--- 課題 ---
学位審査についての本文のうち、「卒業論文や修士論文など、出す」で始まり「ないのが普通」みたいな研究科もあります。」まで続く部分を、「研究のプロ」を「研究の専門家」に入れ替えたうえで書き出してください。

--- 提示された本文 ---
マイスターです。
9月も後半に近づきました。
そろそろ後期の授業が始まったところ、という大学も多いでしょうか。
学部4年生や修士2年生など、最終学年の学生さんにとっては、論文の追い込みです。
卒業論文や修士論文など、出すべきものを出し、発表などの審査をくぐり抜けられなければ、学位は得られません。そろそろ必死になっている頃だと思います。
マイスターも経験しましたが、論文は普通、ただ提出しただけではダメです。
提出後、自分の指導教授だけでなく、学科全体の教授が居並ぶ中で研究発表を行い、聴衆からの鋭い質問や突っ込みに耐えきらなくてはなりません。
何しろ相手は研究のプロ。
専門外の内容であろうとなかろうと、こちらのしゃべった内容は本人以上に理解しますから、甘い論理展開があればすぐに指摘されます。
大学教授のすごさを思い知る時間です。
さらに博士ともなると、また格別の緊張感を持って、学位審査に向かうことになります。
学問領域にもよりますが、「3年では学位を取れないのが普通」みたいな研究科もあります。
何年もかけて行った研究がけちょんけちょんにされたら……とか、予想もできないような質問が飛んできたら……とか想像するだけで、気が滅入る人もいるのではないでしょうか。
さて、日本でもそんな緊張感を持っている学位審査ですが、さらにとんでもない国があります。
それはフィンランド。
PISAで高い成績を上げていることもあり、教育改革の関連で、よく名前が挙がる国です。
(PISAについて知りたい方はこちらをどうぞ:過去の関連記事)
■OECD、国際的な大学教育評価方法の策定に向けて
このフィンランドの博士号(Ph.D)の学位審査の方法が、何ともユニークです。
少し前に書かれたものですが、この学位審査の方法を紹介してくださっている記事がありますので、そちらをご紹介したいと思います。

--- 記録一覧 ---
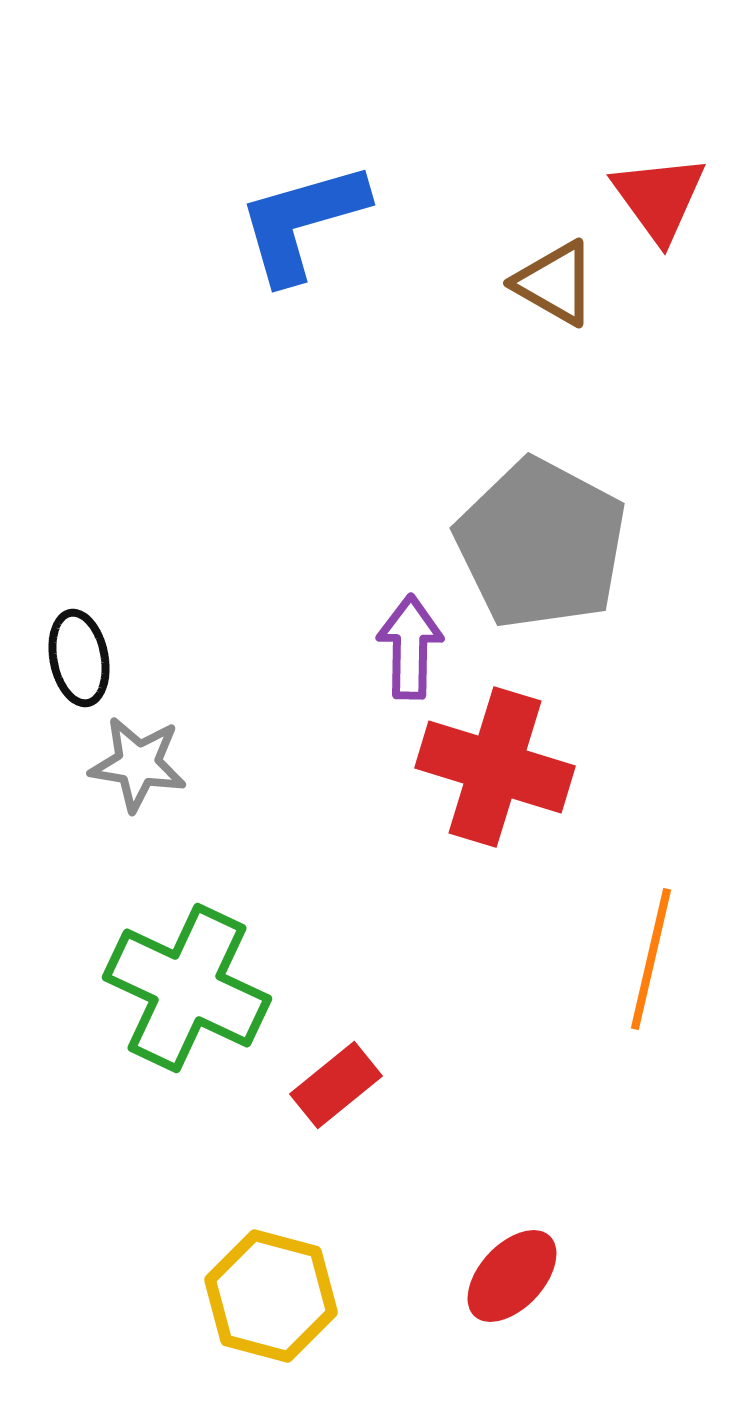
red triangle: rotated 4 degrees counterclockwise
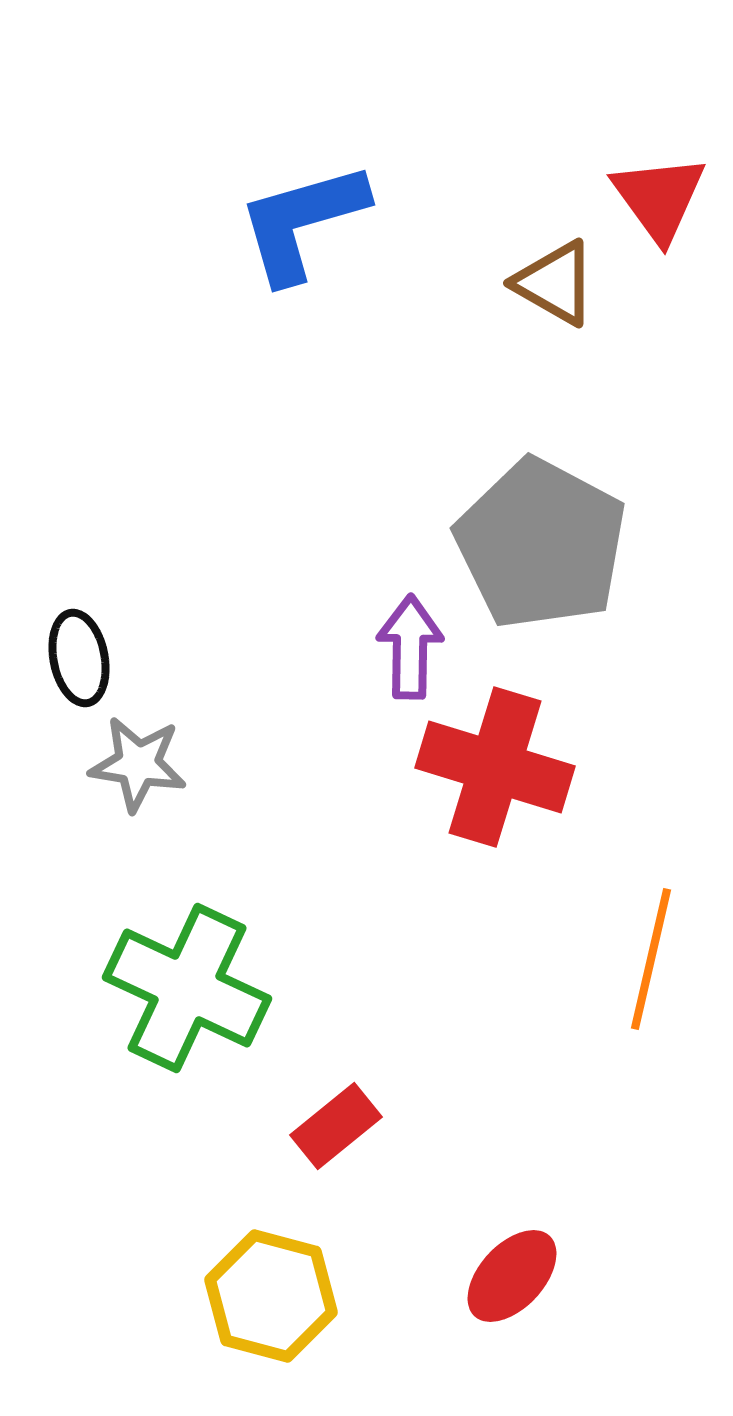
red rectangle: moved 41 px down
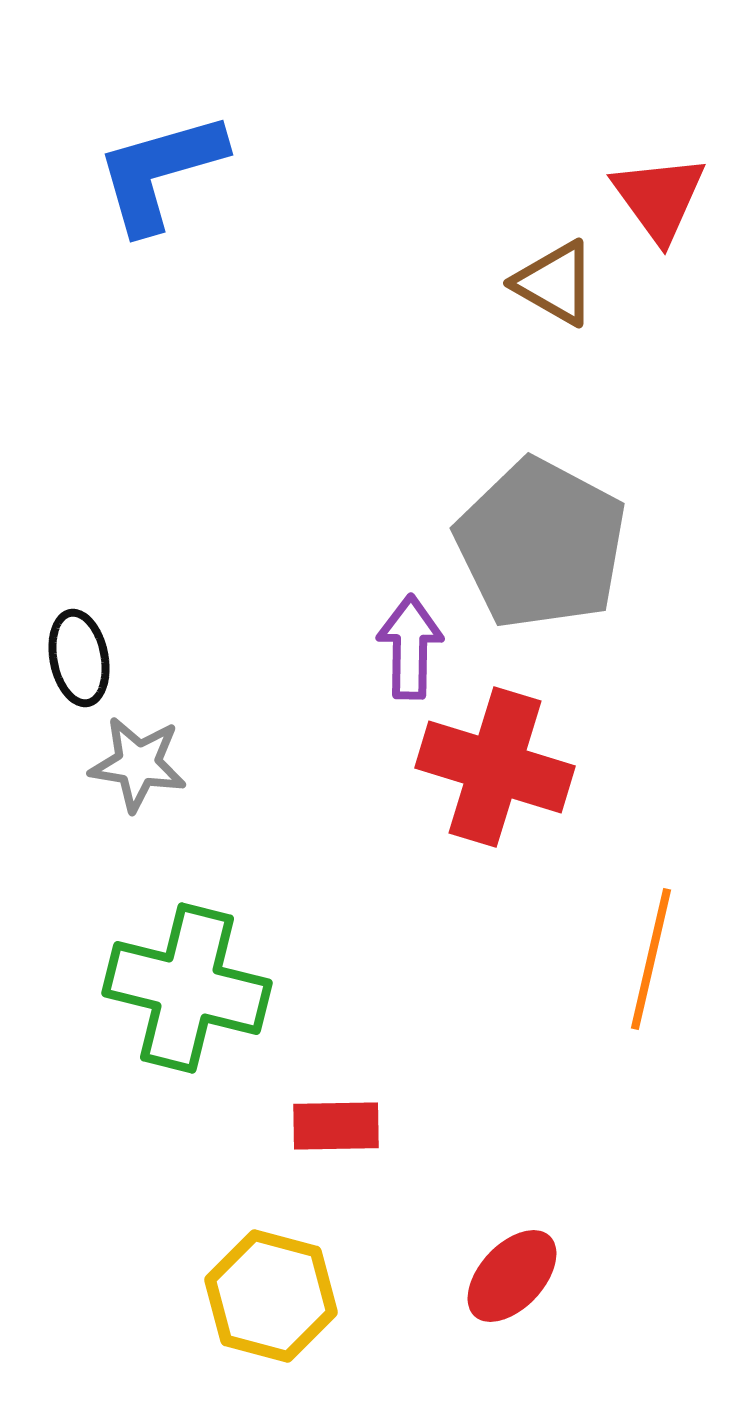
blue L-shape: moved 142 px left, 50 px up
green cross: rotated 11 degrees counterclockwise
red rectangle: rotated 38 degrees clockwise
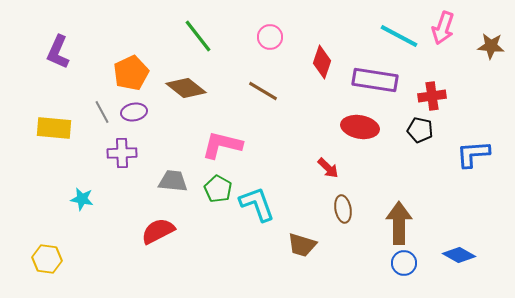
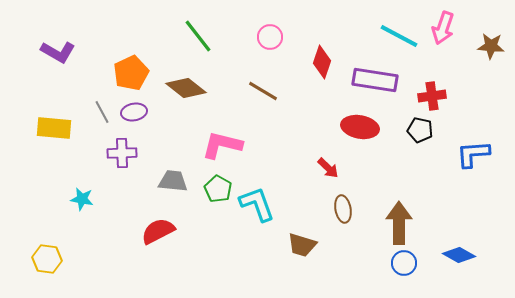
purple L-shape: rotated 84 degrees counterclockwise
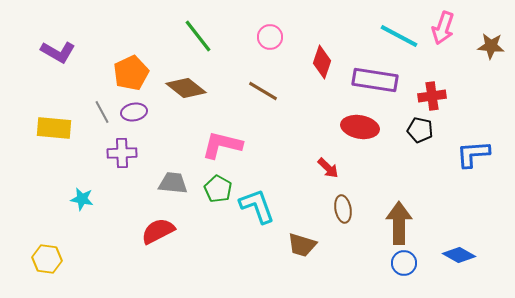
gray trapezoid: moved 2 px down
cyan L-shape: moved 2 px down
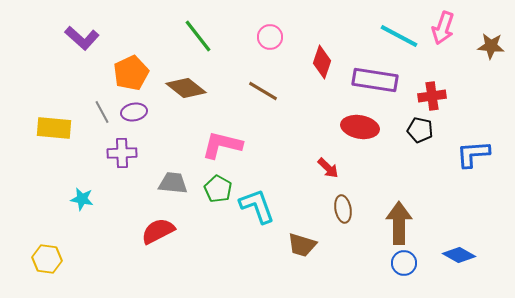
purple L-shape: moved 24 px right, 14 px up; rotated 12 degrees clockwise
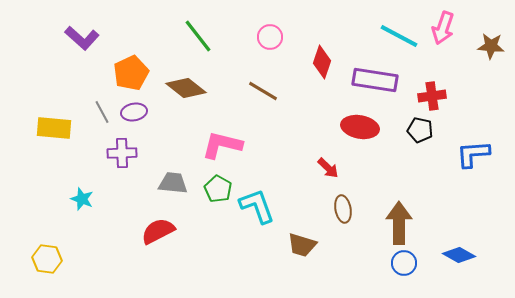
cyan star: rotated 10 degrees clockwise
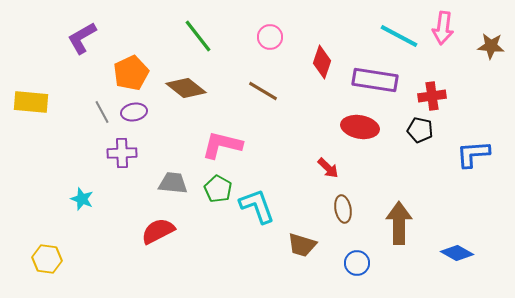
pink arrow: rotated 12 degrees counterclockwise
purple L-shape: rotated 108 degrees clockwise
yellow rectangle: moved 23 px left, 26 px up
blue diamond: moved 2 px left, 2 px up
blue circle: moved 47 px left
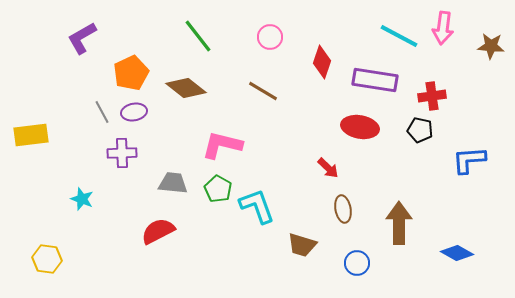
yellow rectangle: moved 33 px down; rotated 12 degrees counterclockwise
blue L-shape: moved 4 px left, 6 px down
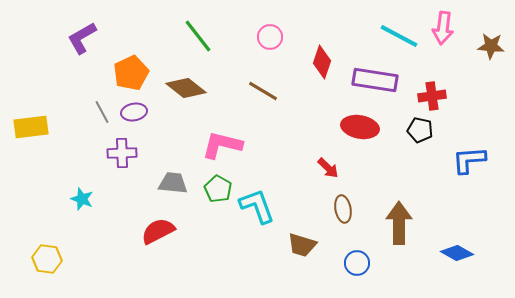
yellow rectangle: moved 8 px up
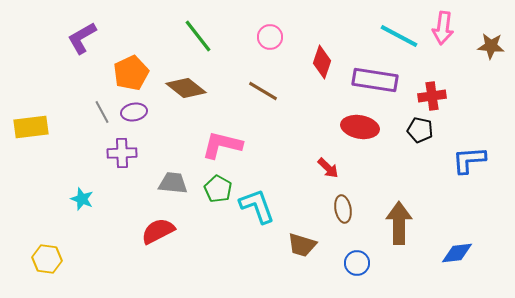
blue diamond: rotated 36 degrees counterclockwise
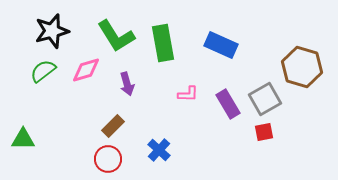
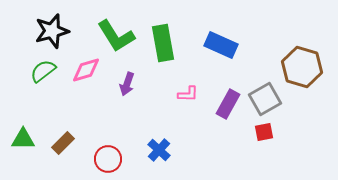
purple arrow: rotated 35 degrees clockwise
purple rectangle: rotated 60 degrees clockwise
brown rectangle: moved 50 px left, 17 px down
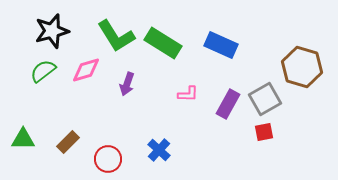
green rectangle: rotated 48 degrees counterclockwise
brown rectangle: moved 5 px right, 1 px up
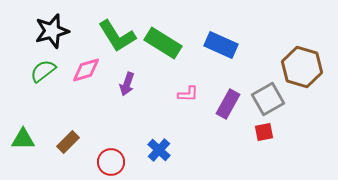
green L-shape: moved 1 px right
gray square: moved 3 px right
red circle: moved 3 px right, 3 px down
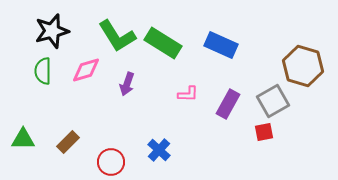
brown hexagon: moved 1 px right, 1 px up
green semicircle: rotated 52 degrees counterclockwise
gray square: moved 5 px right, 2 px down
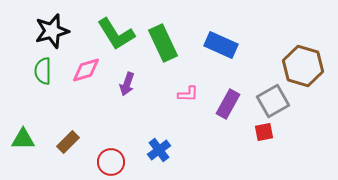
green L-shape: moved 1 px left, 2 px up
green rectangle: rotated 33 degrees clockwise
blue cross: rotated 10 degrees clockwise
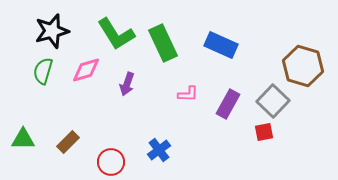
green semicircle: rotated 16 degrees clockwise
gray square: rotated 16 degrees counterclockwise
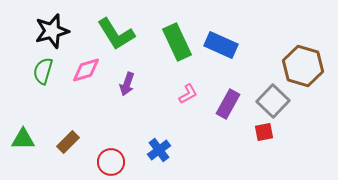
green rectangle: moved 14 px right, 1 px up
pink L-shape: rotated 30 degrees counterclockwise
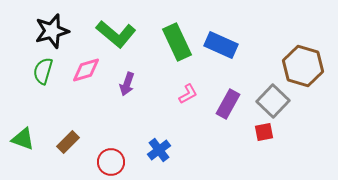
green L-shape: rotated 18 degrees counterclockwise
green triangle: rotated 20 degrees clockwise
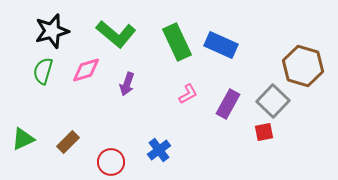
green triangle: rotated 45 degrees counterclockwise
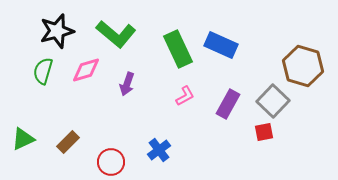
black star: moved 5 px right
green rectangle: moved 1 px right, 7 px down
pink L-shape: moved 3 px left, 2 px down
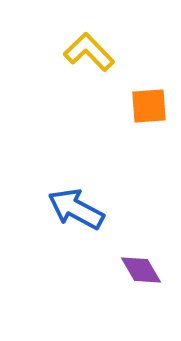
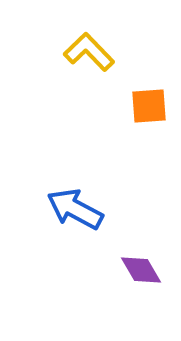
blue arrow: moved 1 px left
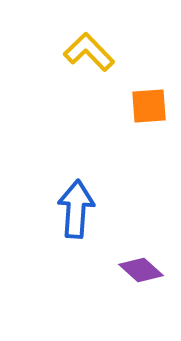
blue arrow: moved 1 px right; rotated 66 degrees clockwise
purple diamond: rotated 18 degrees counterclockwise
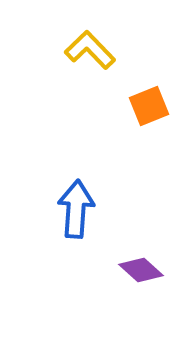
yellow L-shape: moved 1 px right, 2 px up
orange square: rotated 18 degrees counterclockwise
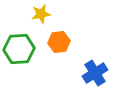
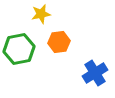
green hexagon: rotated 8 degrees counterclockwise
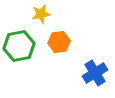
green hexagon: moved 3 px up
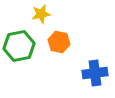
orange hexagon: rotated 20 degrees clockwise
blue cross: rotated 25 degrees clockwise
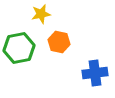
green hexagon: moved 2 px down
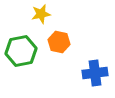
green hexagon: moved 2 px right, 3 px down
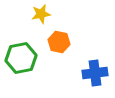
green hexagon: moved 7 px down
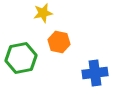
yellow star: moved 2 px right, 1 px up
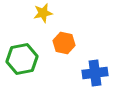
orange hexagon: moved 5 px right, 1 px down
green hexagon: moved 1 px right, 1 px down
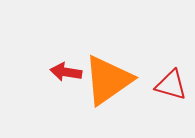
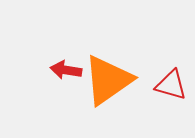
red arrow: moved 2 px up
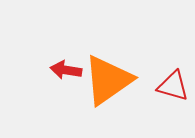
red triangle: moved 2 px right, 1 px down
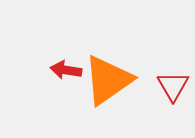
red triangle: rotated 44 degrees clockwise
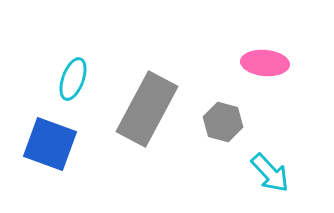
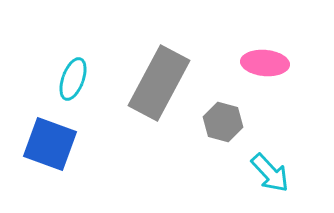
gray rectangle: moved 12 px right, 26 px up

--- 完全な解答 ---
卒業論文や修士論文など、出すべきものを出し、発表などの審査をくぐり抜けられなければ、学位は得られません。そろそろ必死になっている頃だと思います。
マイスターも経験しましたが、論文は普通、ただ提出しただけではダメです。
提出後、自分の指導教授だけでなく、学科全体の教授が居並ぶ中で研究発表を行い、聴衆からの鋭い質問や突っ込みに耐えきらなくてはなりません。
何しろ相手は研究の専門家。
専門外の内容であろうとなかろうと、こちらのしゃべった内容は本人以上に理解しますから、甘い論理展開があればすぐに指摘されます。
大学教授のすごさを思い知る時間です。
さらに博士ともなると、また格別の緊張感を持って、学位審査に向かうことになります。
学問領域にもよりますが、「3年では学位を取れないのが普通」みたいな研究科もあります。